“I’d love to see you call your own bluff and blow your own cover. I’m hoping you’ll stop hiding your assets and keeping so many secrets. And I really, really wish you would come out of the closet not just about your unique gender identity, but also about the other idiosyncratic twists and turns that make you who you are. Please stop being afraid of revealing your beauty, Libra—even the work-in-progress aspects of your beauty. It’s time to close the gap between the real you and the images people have of you.”
Who am I?
Aug 02, 2007, 05:28PM PDT | 1 cheer | 1 comment
In trying to heal you, I’m healing myself.
Jul 18, 2007, 04:36PM PDT | 4 cheers | 0 comments
I’m gifted or cursed with the outside appearance of absolute calmness even while the hidden me is raging with emotions. People tell me all the time how serene I look. It use to surprise me because I can feel the emotions swirling inside and assumed it must be obvious on the outside too. But it wasn’t. This is great when I want to hide my true feelings, and it’s horrible when I need to feel protected. Everybody assumes that I’m fine all the time and needs no help.
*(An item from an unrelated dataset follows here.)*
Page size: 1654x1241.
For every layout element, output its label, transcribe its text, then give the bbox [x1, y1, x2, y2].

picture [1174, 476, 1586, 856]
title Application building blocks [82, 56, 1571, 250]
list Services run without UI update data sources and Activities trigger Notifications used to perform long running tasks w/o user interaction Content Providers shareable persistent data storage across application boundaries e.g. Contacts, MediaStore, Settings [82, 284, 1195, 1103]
More and more I’m feeling vulnerable and want comforting hugs to hold me. I use my calm exterior as a shield to protect myself, and it’s now so tough that it’s keeping people out. My friend J. keeps reminding me that it’s through vulnerability that we connect with each other. I believe her, I just don’t know how to show this honestly without seeming desperate. I guess we all feel scared and alone at times; I just need to find a way through this.
Jul 10, 2007, 04:49PM PDT | 6 cheers | 2 comments
I finally understand why I’ve been holding onto you, even when you moved hundreds of miles away. I was trying to save myself by trying to change you. I always felt indignant about the way you so desperately wanted to be loved and your fight with loneliness. I looked down on it. Now, I see that I felt this way because I was trying to change that in myself. I thought that if I could make you see how great your life was I could heal my own life. Your blossoming career, your friends who try to love you and your family – I wanted you to open your eyes and see the wonderful things that were already filling your life, but you seemed to only focus on the lack. I always got angry when I heard you this way, I wanted you to see how blessed you were. So I tried and tried to make you see. Even when you left, I wanted another chance to make you change, and I couldn’t explain the force of that urge to myself until today.
I couldn’t figure out why you were in my thoughts so often. We weren’t that close. It finally opened up to me this morning, and I understood that through you, I was trying to make myself see, to convince myself that my life was already great and to stop dwelling on the lack. Convincing you to stop trying so hard to be liked and stopping you from thinking that you could only be complete with another person at your side was my cry, not your’s. I see that this was not about you at all, it was all about me. The parts of you that I secretly looked down on were the me that I was trying to heal. I don’t want to change you anymore. It evaporated the moment I realized the truth in my crusade. Now, all I want is to say: Thank You.
Jul 07, 2007, 07:30PM PDT | 5 cheers | 1 comment
I understand: it wasn’t who, it was why.
Jul 05, 2007, 05:27PM PDT | 1 cheer | 0 comments
I hit the core and there’s nowhere else to go. There’s only here and right now. I feel like a soft marshmellow that’s too close to the fire.
Jul 04, 2007, 05:09PM PDT | 1 cheer | 0 comments
Thank you for my $10 lesson. Learned. Got it, and will not be doing it again.
Jun 22, 2007, 06:47PM PDT | 1 cheer | 0 comments
J. helped me understand why I try so hard in wanting to be perfect all the time. It’s the idea that I’d be acknowledged, seen, and loved. That I’d be cherished. Peering into my past, I can see myself doing this my whole life. I do it now. Every time I deliver a project early, I hand it over whispering, “See how great I am?” There’s two sharp edges to this sword: it’s a bribe, and it’s a set up so that when the Thank You’s don’t gush in, all is as expected and I get to start over again; reaching, reaching, reaching.
It amazes me that even when it never worked to get the appreciation I craved I kept trying. I never stopped. The acknowlegement I got was never enough and always evaporated too soon. I constantly needed more. The only thing to do now is to find a way to be great simply to be great. To do it for myself, with no strings. I don’t know how to get out of this insane cycle. It’s too painful to stay.